Activités:
(a) D'après le texte sur la guerre du Liban, qui est le ministre de la Défense et chef du parti travailliste ?
(b) Transcrivez le texte sur la guerre du Liban depuis « lundi 11 septembre » jusqu'à « reste du gouvernement. » inclus.

Texte à lire:
· · · ·

La prochaine guerre du Liban

lundi 11 septembre 2006, par Pierre Beaudet

Tout le monde en convient, l’armée israélienne a perdu la guerre des 33 jours. Et ce, en dépit de son incroyable supériorité en armements et de ses dizaines de milliers de soldats. Pourtant, les observateurs, israéliens notamment, avaient averti que le Hezbollah disposait d’une infrastructure sophistiquée et de combattants redoutables. On ne les a pas écoutés. Pourquoi ? C’est admis en Israël, le groupe dirigeant actuel autour d’Olmert ne brille pas par son intelligence. La pitoyable prestation du ministre de la Défense et chef du parti Travailliste, Amir Peretz, s’est ajoutée à la médiocre performance du reste du gouvernement.

· · · ·

Données ci-dessous:
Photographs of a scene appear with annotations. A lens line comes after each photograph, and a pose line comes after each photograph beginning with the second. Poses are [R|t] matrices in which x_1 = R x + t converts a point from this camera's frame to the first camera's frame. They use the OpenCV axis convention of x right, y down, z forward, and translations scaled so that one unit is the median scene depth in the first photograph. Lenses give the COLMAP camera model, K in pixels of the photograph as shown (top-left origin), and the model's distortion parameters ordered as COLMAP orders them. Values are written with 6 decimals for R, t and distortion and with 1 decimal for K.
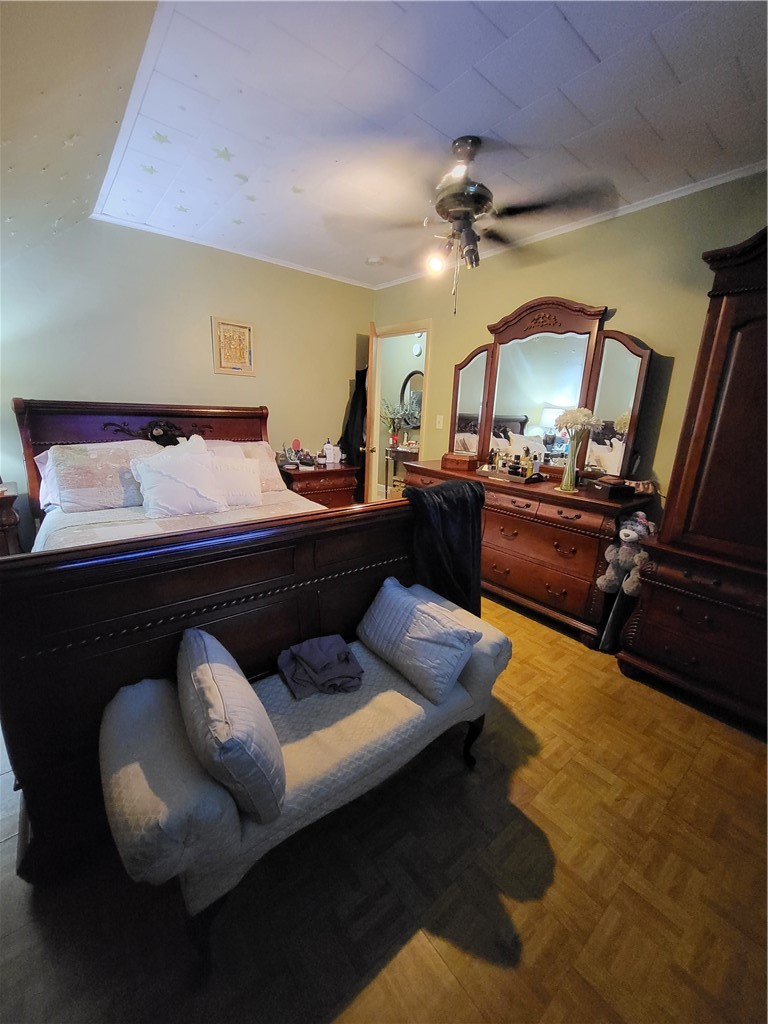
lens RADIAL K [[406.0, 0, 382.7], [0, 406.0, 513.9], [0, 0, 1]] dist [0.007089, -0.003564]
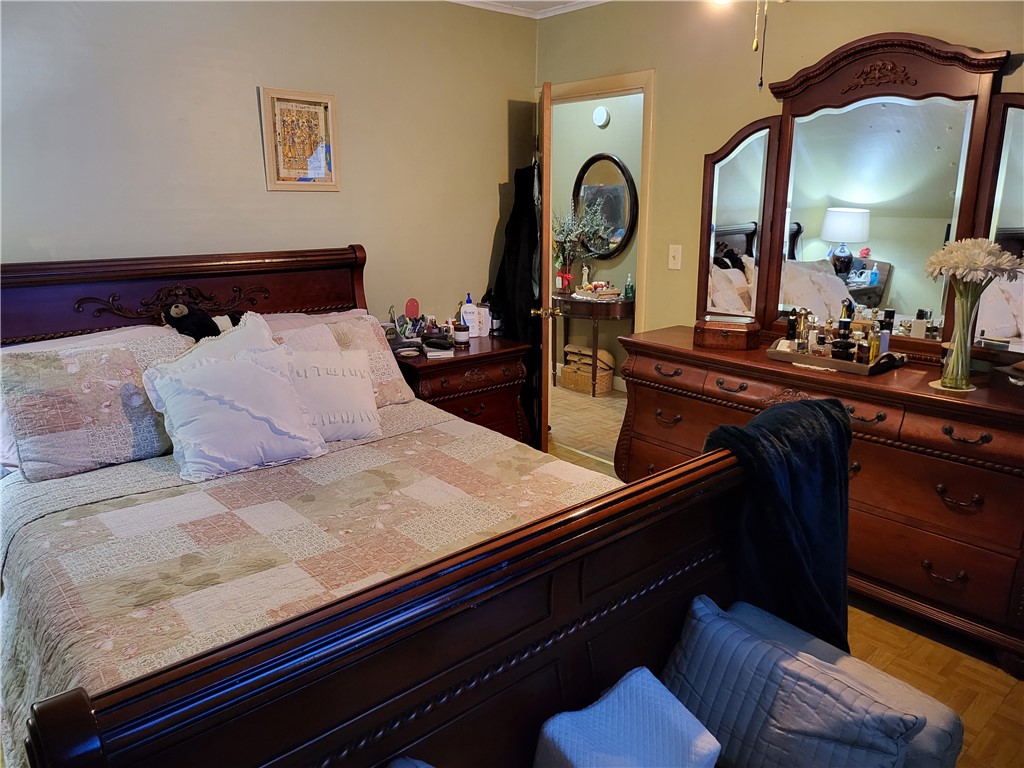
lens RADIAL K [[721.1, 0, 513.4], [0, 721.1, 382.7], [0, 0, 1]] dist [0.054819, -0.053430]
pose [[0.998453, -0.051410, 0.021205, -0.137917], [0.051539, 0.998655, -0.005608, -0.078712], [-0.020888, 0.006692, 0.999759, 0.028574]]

· · · ·

Corrigé par exercice:
(a) Amir Peretz.

(b)
lundi 11 septembre 2006, par Pierre Beaudet

Tout le monde en convient, l’armée israélienne a perdu la guerre des 33 jours. Et ce, en dépit de son incroyable supériorité en armements et de ses dizaines de milliers de soldats. Pourtant, les observateurs, israéliens notamment, avaient averti que le Hezbollah disposait d’une infrastructure sophistiquée et de combattants redoutables. On ne les a pas écoutés. Pourquoi ? C’est admis en Israël, le groupe dirigeant actuel autour d’Olmert ne brille pas par son intelligence. La pitoyable prestation du ministre de la Défense et chef du parti Travailliste, Amir Peretz, s’est ajoutée à la médiocre performance du reste du gouvernement.